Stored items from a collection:
★ ★ ★ ★
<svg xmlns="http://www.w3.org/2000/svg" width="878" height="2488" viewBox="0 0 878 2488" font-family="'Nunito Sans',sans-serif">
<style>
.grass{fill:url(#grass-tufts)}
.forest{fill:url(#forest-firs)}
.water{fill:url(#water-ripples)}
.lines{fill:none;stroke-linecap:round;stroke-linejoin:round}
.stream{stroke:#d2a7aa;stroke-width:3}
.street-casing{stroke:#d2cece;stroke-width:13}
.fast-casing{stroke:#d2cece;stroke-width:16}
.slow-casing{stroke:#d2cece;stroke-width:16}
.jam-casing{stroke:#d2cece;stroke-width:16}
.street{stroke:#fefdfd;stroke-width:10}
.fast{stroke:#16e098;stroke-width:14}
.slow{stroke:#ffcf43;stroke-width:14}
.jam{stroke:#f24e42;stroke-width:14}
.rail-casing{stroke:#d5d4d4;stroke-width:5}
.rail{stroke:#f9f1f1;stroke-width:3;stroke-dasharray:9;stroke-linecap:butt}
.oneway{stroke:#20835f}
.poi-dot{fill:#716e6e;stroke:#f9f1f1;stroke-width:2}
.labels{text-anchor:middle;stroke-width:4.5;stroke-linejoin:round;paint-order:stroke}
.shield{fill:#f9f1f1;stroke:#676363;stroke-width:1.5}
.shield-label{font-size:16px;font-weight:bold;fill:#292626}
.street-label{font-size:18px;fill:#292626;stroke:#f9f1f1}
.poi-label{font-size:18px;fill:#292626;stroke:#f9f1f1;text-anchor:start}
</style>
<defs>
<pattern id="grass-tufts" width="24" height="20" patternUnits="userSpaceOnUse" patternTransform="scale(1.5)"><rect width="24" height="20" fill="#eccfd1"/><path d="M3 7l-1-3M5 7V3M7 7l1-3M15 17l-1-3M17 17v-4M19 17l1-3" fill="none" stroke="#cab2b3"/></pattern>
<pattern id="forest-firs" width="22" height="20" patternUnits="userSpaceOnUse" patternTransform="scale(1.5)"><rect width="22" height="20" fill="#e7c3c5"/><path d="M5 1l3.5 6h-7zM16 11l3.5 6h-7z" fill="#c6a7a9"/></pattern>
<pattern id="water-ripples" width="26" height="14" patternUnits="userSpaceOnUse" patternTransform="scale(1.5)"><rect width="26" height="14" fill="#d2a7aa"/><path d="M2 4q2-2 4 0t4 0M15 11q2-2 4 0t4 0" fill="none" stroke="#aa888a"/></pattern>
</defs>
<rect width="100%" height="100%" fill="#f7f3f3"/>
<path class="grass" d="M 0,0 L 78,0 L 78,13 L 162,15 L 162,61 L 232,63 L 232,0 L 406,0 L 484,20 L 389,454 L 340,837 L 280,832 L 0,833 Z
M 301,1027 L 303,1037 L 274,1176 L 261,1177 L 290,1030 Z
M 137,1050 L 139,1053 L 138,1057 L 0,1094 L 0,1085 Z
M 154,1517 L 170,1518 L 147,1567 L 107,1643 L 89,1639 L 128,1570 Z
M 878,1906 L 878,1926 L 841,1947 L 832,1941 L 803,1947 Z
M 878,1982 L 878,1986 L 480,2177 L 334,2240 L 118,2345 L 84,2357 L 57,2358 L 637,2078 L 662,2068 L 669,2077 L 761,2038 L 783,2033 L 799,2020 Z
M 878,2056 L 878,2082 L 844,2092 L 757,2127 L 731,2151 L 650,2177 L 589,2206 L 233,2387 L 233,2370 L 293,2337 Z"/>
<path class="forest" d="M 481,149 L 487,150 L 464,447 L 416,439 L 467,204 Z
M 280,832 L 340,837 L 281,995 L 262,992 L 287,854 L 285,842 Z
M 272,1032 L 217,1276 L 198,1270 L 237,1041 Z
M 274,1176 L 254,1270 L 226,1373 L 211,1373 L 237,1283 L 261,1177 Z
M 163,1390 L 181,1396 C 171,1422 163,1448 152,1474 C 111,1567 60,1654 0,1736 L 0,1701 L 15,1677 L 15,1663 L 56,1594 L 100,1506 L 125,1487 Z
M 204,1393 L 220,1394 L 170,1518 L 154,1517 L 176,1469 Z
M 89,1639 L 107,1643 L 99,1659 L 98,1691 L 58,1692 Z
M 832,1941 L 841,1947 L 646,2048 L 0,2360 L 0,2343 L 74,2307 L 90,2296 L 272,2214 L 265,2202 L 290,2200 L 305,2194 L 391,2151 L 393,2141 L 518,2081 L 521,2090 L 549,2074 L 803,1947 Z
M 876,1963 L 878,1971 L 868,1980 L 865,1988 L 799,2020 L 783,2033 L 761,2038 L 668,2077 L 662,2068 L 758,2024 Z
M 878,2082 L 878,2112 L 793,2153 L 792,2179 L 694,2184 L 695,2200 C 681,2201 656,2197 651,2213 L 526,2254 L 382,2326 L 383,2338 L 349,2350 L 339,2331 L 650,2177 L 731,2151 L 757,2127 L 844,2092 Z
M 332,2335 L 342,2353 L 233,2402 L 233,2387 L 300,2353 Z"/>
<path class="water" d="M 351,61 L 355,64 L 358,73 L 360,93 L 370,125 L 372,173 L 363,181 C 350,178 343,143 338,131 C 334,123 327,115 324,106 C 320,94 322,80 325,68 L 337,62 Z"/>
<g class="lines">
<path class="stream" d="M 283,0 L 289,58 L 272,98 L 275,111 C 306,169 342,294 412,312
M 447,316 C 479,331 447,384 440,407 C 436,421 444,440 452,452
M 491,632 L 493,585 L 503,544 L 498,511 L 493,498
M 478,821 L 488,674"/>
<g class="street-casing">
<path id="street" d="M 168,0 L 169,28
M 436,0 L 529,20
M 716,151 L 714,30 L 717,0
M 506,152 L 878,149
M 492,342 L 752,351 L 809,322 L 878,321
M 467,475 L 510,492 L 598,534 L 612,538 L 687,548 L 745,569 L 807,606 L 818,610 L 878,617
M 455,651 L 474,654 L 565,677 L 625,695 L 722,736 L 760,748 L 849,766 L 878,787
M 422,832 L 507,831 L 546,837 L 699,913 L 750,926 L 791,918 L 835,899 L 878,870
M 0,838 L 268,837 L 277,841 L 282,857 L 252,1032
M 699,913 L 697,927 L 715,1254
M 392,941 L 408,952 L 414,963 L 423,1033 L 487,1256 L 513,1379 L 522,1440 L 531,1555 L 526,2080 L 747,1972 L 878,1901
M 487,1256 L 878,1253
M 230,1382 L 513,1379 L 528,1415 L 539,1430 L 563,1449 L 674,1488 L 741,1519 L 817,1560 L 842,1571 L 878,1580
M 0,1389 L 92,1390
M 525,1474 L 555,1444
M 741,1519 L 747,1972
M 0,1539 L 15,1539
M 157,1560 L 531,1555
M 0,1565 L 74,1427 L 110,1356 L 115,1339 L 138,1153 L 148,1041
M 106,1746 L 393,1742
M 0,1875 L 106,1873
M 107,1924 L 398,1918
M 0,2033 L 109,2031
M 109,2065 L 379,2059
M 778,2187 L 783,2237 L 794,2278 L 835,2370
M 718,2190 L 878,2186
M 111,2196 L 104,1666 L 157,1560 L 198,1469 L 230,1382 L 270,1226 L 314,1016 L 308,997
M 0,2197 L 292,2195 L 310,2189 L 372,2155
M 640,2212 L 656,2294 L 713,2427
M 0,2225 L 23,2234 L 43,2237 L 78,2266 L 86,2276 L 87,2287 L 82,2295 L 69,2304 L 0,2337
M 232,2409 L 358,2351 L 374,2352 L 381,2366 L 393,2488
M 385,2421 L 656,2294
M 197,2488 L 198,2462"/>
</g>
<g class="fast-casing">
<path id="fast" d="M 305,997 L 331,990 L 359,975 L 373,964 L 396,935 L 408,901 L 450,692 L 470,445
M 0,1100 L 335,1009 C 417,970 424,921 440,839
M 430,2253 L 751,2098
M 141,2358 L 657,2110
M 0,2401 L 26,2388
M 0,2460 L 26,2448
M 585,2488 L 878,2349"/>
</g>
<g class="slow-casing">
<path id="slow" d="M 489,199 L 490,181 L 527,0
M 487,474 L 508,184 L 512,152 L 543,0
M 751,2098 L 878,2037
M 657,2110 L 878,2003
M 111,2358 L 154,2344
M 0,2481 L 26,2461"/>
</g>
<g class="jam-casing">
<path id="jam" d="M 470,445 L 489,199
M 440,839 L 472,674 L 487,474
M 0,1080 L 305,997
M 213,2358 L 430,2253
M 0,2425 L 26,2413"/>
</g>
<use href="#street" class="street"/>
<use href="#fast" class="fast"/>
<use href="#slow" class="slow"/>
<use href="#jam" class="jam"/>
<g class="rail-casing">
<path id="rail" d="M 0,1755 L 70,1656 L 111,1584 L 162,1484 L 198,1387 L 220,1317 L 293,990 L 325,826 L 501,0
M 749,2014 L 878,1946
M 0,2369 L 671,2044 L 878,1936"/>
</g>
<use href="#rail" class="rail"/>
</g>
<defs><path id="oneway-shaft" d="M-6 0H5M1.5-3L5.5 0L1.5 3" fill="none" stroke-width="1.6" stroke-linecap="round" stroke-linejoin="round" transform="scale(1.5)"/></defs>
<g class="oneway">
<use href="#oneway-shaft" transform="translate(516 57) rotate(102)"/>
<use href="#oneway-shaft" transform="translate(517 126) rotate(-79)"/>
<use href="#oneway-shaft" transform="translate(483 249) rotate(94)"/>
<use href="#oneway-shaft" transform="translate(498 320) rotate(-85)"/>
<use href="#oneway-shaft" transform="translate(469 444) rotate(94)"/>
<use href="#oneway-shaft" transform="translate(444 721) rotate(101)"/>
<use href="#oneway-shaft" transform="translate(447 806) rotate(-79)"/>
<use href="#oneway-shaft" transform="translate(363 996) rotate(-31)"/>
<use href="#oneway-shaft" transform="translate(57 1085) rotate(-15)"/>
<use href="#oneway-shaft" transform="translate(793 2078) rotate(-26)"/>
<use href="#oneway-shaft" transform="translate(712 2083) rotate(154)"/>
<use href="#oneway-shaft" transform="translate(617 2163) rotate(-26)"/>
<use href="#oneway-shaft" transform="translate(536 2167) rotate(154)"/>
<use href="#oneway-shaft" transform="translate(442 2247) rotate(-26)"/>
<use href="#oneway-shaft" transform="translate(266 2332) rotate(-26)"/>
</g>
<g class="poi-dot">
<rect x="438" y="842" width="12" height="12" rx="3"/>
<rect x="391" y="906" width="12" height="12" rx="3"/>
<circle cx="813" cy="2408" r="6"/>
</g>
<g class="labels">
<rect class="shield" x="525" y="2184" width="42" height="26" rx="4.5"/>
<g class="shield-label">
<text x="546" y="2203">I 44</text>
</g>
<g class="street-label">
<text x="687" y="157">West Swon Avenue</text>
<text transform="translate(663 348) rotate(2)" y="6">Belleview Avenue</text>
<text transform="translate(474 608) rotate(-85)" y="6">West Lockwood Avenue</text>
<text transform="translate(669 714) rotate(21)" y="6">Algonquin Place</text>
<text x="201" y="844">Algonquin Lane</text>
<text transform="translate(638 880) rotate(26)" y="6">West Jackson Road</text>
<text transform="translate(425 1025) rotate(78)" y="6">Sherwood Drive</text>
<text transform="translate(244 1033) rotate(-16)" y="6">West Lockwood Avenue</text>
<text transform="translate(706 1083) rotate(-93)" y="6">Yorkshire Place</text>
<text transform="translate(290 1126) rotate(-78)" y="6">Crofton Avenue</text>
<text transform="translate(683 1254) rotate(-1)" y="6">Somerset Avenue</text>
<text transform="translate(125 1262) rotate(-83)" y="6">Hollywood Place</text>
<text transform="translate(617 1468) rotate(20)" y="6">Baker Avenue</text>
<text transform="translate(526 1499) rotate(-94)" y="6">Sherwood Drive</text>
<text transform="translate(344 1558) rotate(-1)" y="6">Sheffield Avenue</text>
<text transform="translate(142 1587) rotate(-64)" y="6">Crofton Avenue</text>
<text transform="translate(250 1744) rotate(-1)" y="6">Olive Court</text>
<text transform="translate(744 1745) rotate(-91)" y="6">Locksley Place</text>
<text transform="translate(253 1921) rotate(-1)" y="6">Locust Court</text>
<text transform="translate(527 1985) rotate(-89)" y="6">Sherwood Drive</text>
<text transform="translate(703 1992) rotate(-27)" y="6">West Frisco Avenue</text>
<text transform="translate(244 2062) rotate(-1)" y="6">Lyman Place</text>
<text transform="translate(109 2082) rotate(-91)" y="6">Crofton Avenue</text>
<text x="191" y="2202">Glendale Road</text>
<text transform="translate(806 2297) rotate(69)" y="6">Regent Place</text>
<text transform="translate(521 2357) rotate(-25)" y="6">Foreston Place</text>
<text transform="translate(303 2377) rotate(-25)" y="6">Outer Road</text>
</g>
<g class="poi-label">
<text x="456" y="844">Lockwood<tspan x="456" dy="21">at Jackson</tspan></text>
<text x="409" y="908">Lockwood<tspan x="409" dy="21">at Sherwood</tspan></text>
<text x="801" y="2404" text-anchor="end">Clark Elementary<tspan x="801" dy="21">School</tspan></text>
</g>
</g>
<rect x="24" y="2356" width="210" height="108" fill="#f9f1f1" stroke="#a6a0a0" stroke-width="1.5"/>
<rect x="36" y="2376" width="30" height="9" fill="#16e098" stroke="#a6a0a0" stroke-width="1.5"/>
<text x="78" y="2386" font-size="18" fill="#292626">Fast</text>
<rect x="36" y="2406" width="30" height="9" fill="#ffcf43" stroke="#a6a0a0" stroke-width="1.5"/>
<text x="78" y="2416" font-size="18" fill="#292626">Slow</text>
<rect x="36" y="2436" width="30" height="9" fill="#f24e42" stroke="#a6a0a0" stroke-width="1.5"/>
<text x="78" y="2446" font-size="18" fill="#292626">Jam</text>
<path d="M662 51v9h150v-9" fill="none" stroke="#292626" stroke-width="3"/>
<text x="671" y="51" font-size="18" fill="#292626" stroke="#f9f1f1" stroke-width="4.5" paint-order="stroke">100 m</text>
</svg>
★ ★ ★ ★
Report the number of lines in the entries above that include the word "labels" and add nothing to it.

2